A crise actual impõe também que se retorne a uma divisão clara e nítida das actividades entre a economia real e a financeira. A mistura dos tipos de actividades que foi autorizada entre os bancos de investimento, de depósito e de seguro estão na origem da queda do banco franco-belga Dexia, assim como do segurador americano AIG. porque os seus dirigentes quiseram desenvolver-se também na actividade de assegurar os investidores contra as perdas especulativas. A crise actual impõe também proibir aos actores financeiros como os hedge funds (fundos especulativos) que andem a especular nos mercados. A loucura da especulação não poderia ser detida sem um enquadramento rigoroso das formas de remuneração dos operadores na alta finança, que só conhecem - -quer ganhem quer percam - apenas as suas comissões, os seus bónus! Mas o que é mais importante, será fazer com que estas interdições sejam respeitadas. Onde é que estavam os poderes públicos e as famosas autoridades reguladoras supostamente independentes? As autoridades de supervisão do sector financeiro (Autoridade dos mercados financeiros, Comissão bancária, Banco de França,) são dirigidos por personalidades procedentes do mundo financeiro. E o seu interesse está ligado ao das pessoas que supervisionam. O resultado, é que não controlam nada. É por conseguinte necessário alterar o modo de nomeação destes responsáveis. É necessário uma presença dos deputados, representantes de assalariados, de pequenos accionistas, dos clientes dos bancos nestas instâncias, verdadeiros braços armados das políticas.

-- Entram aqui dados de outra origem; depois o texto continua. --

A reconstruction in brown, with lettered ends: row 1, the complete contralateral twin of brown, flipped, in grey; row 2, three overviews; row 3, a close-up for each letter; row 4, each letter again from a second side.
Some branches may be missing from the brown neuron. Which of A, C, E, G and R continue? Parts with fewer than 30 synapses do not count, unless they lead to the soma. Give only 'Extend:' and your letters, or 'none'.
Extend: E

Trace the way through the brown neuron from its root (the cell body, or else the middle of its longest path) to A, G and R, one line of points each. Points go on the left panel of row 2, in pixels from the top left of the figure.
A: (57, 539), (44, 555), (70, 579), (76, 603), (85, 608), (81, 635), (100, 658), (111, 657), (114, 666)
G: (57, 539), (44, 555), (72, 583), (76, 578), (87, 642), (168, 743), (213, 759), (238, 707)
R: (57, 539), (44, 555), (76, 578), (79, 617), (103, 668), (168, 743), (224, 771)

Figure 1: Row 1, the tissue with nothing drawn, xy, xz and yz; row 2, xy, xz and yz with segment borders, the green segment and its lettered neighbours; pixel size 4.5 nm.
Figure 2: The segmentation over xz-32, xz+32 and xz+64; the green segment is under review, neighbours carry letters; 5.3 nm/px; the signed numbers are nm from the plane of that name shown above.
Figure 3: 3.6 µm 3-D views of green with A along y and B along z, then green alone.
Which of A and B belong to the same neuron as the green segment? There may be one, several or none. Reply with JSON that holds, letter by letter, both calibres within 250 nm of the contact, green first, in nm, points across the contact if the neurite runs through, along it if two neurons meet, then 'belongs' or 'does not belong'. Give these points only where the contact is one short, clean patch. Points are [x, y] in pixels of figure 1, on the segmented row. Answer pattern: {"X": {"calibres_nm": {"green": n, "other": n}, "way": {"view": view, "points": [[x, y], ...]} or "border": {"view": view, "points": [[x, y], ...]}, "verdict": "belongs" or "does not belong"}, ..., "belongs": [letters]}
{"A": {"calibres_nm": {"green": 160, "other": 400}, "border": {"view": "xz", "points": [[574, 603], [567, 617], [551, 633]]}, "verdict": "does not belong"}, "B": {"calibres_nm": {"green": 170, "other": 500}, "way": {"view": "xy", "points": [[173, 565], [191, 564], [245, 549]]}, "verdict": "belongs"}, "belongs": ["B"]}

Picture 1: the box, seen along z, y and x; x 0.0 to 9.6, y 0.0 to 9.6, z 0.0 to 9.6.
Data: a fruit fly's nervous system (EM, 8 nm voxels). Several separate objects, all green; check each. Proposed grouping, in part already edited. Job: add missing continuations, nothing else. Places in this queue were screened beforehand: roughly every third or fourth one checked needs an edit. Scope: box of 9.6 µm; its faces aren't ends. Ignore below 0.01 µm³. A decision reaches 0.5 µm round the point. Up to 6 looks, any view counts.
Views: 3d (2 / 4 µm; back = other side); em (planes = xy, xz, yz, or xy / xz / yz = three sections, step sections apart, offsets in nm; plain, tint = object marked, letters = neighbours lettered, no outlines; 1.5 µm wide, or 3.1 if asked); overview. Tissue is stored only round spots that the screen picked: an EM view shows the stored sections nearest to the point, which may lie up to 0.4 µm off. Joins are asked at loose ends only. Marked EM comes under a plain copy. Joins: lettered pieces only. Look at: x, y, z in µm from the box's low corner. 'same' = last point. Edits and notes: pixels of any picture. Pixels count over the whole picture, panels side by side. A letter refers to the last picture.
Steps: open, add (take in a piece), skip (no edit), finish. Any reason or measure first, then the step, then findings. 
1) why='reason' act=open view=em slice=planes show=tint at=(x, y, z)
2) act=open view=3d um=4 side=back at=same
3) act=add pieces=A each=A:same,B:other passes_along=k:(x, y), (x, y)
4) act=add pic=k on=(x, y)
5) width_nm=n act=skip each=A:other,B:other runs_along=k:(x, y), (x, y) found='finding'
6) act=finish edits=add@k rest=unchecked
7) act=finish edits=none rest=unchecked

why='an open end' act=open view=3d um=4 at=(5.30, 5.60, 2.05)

Uma vez este sector posto sob controlo, é necessário imaginar um outro meio para financiar a economia. Não é anormal que, numa economia de mercado, certos sectores estejam sujeitos a um monopólio público, quando o sector privado mostrou que era incapaz de cumprir a sua tarefa. A finança é este sector. E vê-se o risco que existe por se confiar a instituições privadas o cuidado de financiar toda a actividade económica de um país. As fontes de crédito secam-se e a economia corre o risco de parar. Como mostram-no as práticas do micro crédito, seria por conseguinte saudável confiar a instituições com fins não lucrativos a distribuição do crédito. A criação de um serviço público do crédito, que seja gerido pela Caísse des Dépôts et Consignations, uma instituição sólida que soube permanecer afastada da especulação, poderia responder às necessidades de financiamento da economia.
A crise mostra também que o dogma liberal subjacente à construção europeia não protege nem o cidadão nem a economia. Que sentido tem hoje os termos de livre concorrência ou a proibição dos auxílios estatais quando tudo está a desabar? Para que serve um Banco Central Europeu obcecado por uma inflação que não sabe jugular, e um crescimento em quese empenhou em abafar?
Os cidadãos aceitarão uma Europa reforçada se sabem que as instituições os beneficiam e não apenas ao mundo da finança. A hora não é mais para as medidas tímidas, do laisser-faire, para a fatalidade do mundo da finança como este vai. A política deve rearmar-se e aproveitar o desmoronamento da finança para impor as suas regras do jogo e sem medo. E não deve contentar-se em passar para a caixa registadora como sempre o fez, em virtude do bom e velho provérbio que quer que se privatize os lucros e que se socializem os prejuízos."